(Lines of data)
━━━━━━━━━━━━━━━━━━━━
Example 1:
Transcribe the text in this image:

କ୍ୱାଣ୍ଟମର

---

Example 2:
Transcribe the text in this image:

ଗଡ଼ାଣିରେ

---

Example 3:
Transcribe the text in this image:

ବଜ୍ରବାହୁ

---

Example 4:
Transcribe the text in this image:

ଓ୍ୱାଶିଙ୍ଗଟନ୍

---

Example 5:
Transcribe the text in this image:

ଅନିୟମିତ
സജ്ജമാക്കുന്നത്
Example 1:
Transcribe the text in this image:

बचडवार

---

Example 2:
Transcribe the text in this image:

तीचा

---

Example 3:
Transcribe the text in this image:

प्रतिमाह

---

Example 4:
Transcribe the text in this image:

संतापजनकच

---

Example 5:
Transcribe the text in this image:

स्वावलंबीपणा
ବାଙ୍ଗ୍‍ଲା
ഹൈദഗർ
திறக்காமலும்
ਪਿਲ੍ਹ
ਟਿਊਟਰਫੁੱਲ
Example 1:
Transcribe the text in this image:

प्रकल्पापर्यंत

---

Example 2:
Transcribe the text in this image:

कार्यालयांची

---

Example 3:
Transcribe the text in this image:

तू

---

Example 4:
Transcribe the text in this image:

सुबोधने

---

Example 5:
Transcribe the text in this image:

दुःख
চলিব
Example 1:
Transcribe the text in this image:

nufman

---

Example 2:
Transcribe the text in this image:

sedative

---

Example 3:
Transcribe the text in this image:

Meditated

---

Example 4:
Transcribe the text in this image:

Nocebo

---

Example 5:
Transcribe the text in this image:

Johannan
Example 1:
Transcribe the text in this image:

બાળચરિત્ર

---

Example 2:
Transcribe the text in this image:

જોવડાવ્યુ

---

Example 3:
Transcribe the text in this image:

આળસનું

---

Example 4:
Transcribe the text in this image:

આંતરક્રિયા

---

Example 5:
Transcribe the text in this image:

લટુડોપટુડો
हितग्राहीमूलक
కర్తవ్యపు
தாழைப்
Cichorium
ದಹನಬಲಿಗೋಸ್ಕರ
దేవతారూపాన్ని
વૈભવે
━━━━━━━━━━━━━━━━━━━━
Convert every line of the records above into a JSON list of strings, with one string per line and blank lines left out.

[
  "Example 1:",
  "Transcribe the text in this image:",
  "କ୍ୱାଣ୍ଟମର",
  "---",
  "Example 2:",
  "Transcribe the text in this image:",
  "ଗଡ଼ାଣିରେ",
  "---",
  "Example 3:",
  "Transcribe the text in this image:",
  "ବଜ୍ରବାହୁ",
  "---",
  "Example 4:",
  "Transcribe the text in this image:",
  "ଓ୍ୱାଶିଙ୍ଗଟନ୍",
  "---",
  "Example 5:",
  "Transcribe the text in this image:",
  "ଅନିୟମିତ",
  "സജ്ജമാക്കുന്നത്",
  "Example 1:",
  "Transcribe the text in this image:",
  "बचडवार",
  "---",
  "Example 2:",
  "Transcribe the text in this image:",
  "तीचा",
  "---",
  "Example 3:",
  "Transcribe the text in this image:",
  "प्रतिमाह",
  "---",
  "Example 4:",
  "Transcribe the text in this image:",
  "संतापजनकच",
  "---",
  "Example 5:",
  "Transcribe the text in this image:",
  "स्वावलंबीपणा",
  "ବାଙ୍ଗ୍‍ଲା",
  "ഹൈദഗർ",
  "திறக்காமலும்",
  "ਪਿਲ੍ਹ",
  "ਟਿਊਟਰਫੁੱਲ",
  "Example 1:",
  "Transcribe the text in this image:",
  "प्रकल्पापर्यंत",
  "---",
  "Example 2:",
  "Transcribe the text in this image:",
  "कार्यालयांची",
  "---",
  "Example 3:",
  "Transcribe the text in this image:",
  "तू",
  "---",
  "Example 4:",
  "Transcribe the text in this image:",
  "सुबोधने",
  "---",
  "Example 5:",
  "Transcribe the text in this image:",
  "दुःख",
  "চলিব",
  "Example 1:",
  "Transcribe the text in this image:",
  "nufman",
  "---",
  "Example 2:",
  "Transcribe the text in this image:",
  "sedative",
  "---",
  "Example 3:",
  "Transcribe the text in this image:",
  "Meditated",
  "---",
  "Example 4:",
  "Transcribe the text in this image:",
  "Nocebo",
  "---",
  "Example 5:",
  "Transcribe the text in this image:",
  "Johannan",
  "Example 1:",
  "Transcribe the text in this image:",
  "બાળચરિત્ર",
  "---",
  "Example 2:",
  "Transcribe the text in this image:",
  "જોવડાવ્યુ",
  "---",
  "Example 3:",
  "Transcribe the text in this image:",
  "આળસનું",
  "---",
  "Example 4:",
  "Transcribe the text in this image:",
  "આંતરક્રિયા",
  "---",
  "Example 5:",
  "Transcribe the text in this image:",
  "લટુડોપટુડો",
  "हितग्राहीमूलक",
  "కర్తవ్యపు",
  "தாழைப்",
  "Cichorium",
  "ದಹನಬಲಿಗೋಸ್ಕರ",
  "దేవతారూపాన్ని",
  "વૈભવે"
]